ZOJ1516 Uncle Tom's Inherited Land

Your old uncle Tom inherited a piece of land from his great-great-uncle. Originally, the property had been in the shape of a rectangle. A long time ago, however, his great-great-uncle decided to divide the land into a grid of small squares. He turned some of the squares into ponds, for he loved to hunt ducks and wanted to attract them to his property. (You cannot be sure, for you have not been to the place, but he may have made so many ponds that the land may now consist of several disconnected islands.)

Your uncle Tom wants to sell the inherited land, but local rules now regulate property sales. Your uncle has been informed that, at his great-great-uncle's request, a law has been passed which establishes that property can only be sold in rectangular lots the size of two squares of your uncle's property. Furthermore, ponds are not salable property.

Your uncle asked your help to determine the largest number of properties he could sell (the remaining squares will become recreational parks).

Input

Input will include several test cases. The first line of a test case contains two integers N and M, representing, respectively, the number of rows and columns of the land (1 <= N, M <= 100). The second line will contain an integer K indicating the number of squares that have been turned into ponds ( (N x M) - K <= 50). Each of the next K lines contains two integers X and Y describing the position of a square which was turned into a pond (1 <= X <= N and 1 <= Y <= M).
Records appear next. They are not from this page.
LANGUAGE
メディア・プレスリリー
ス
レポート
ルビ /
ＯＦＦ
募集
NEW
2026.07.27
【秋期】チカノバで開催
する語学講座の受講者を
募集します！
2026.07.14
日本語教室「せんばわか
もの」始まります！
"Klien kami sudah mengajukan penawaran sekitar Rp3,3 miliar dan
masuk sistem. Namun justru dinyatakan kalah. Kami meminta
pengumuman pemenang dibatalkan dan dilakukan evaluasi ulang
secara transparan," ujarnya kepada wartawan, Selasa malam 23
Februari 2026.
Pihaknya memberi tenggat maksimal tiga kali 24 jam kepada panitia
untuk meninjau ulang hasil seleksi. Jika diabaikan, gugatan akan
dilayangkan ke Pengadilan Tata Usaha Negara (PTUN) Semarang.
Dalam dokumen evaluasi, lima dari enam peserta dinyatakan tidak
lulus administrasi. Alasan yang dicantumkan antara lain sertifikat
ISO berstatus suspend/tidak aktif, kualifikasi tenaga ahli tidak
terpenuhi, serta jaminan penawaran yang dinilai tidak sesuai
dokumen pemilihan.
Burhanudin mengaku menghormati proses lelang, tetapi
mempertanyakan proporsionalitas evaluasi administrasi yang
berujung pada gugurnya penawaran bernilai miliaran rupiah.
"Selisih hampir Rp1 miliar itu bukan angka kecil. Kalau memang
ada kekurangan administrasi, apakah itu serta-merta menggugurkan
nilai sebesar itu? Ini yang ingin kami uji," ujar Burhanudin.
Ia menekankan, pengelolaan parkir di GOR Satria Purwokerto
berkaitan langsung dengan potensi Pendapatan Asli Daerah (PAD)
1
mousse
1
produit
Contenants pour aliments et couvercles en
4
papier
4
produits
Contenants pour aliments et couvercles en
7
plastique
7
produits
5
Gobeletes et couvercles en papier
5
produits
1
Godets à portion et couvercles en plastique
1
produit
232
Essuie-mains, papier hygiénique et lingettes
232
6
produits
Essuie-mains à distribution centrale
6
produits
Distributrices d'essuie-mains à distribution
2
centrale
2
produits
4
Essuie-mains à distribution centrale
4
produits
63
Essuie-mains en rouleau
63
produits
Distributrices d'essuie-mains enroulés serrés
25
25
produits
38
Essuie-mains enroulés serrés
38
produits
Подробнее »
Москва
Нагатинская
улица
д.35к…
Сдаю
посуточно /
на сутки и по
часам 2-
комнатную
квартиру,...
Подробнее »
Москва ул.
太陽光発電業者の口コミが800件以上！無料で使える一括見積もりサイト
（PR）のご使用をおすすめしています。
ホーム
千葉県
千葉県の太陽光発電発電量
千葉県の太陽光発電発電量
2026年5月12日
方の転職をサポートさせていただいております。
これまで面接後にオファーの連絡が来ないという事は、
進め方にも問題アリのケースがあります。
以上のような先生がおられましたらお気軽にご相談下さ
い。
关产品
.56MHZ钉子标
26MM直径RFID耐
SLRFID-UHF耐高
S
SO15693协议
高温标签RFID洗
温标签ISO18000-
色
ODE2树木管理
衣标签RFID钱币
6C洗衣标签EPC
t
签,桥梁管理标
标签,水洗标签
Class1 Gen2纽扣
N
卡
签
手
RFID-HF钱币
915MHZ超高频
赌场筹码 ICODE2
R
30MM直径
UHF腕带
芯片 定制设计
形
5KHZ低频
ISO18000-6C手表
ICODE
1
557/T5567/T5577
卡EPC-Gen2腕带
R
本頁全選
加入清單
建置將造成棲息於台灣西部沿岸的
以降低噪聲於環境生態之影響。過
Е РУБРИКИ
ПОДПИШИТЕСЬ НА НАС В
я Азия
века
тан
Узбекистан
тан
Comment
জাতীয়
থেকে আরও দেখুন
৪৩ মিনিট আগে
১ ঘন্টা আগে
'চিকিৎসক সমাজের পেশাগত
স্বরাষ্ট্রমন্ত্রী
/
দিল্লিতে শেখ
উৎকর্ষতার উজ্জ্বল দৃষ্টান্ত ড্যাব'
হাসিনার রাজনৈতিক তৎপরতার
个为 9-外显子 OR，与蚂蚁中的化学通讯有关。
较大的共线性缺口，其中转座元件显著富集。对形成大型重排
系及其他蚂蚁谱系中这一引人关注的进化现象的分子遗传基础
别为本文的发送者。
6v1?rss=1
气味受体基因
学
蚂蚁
The end of input is indicated by N = M = 0.

Output

For each test case in the input your program should produce one line of output, containing an integer value representing the maximum number of properties which can be sold.

Sample Input

4 4
6
1 1
1 4
2 2
4 1
4 2
4 4
4 3
4
4 2
3 2
2 2
3 1
0 0

Sample Output

4
3

   

        将没建成pond 的land按坐标的和分为 奇、偶 两组，显然同组的不能合在一起卖掉，这样就把问题转化为二分匹配了

 

#include <cstdio>
#include <cstring>
#define maxn 105
#define maxp 55

int  map[maxn][maxn], id[maxn][maxn];
bool state[maxp], graph[maxp][maxp];
int  link[maxp];  
int  odd, even;

bool find(int p){
    for(int i = 1; i <= even; i++){
     	if(graph[p][i] && !state[i]){
            state[i] = 1;  
            int j = link[i];
            if( !j  || find(j) ){
                link[i] = p;  return true;
            }
        }
    }
    return false;
}

int main(){
    int m, n, k, x, y, ans;
    while(~scanf("%d %d", &n, &m) && n && m){
        memset(map, 0, sizeof(map));
        scanf("%d", &k);
        while(k--){
        	scanf("%d %d", &x , &y);
        	map[x][y] = 1;
        }

        odd = 0; even = 0;
        memset(id, 0, sizeof(id));
        for(int i = 1; i <= n; i++)
        	for(int j = 1; j <= m; j++){
                if(!map[i][j])
                	if((i + j ) % 2 == 0)
                		id[i][j] = ++odd;
                	else 
                		id[i][j] = ++even;
        	}

        memset(graph, 0, sizeof(graph));
        for(int i = 1; i <= n; i++)
           	for(int j = 1; j <= m; j++)
                if(id[i][j])
                	if((i + j) % 2 == 0){
                        graph[ id[i][j] ][ id[i+1][j] ] = 1;
                        graph[ id[i][j] ][ id[i][j+1] ] = 1;
                	}
                	else{
                		graph[ id[i+1][j] ][ id[i][j] ] = 1;
                		graph[ id[i][j+1] ][ id[i][j] ] = 1;
                	}
        
        ans = 0;
        memset(link, 0, sizeof(link));
        for(int i = 1; i <= odd; i++){
	        memset(state, 0, sizeof(state));
            if(find(i))   ans++;   
        }
        printf("%d\n", ans);    
    }    
    return 0;
}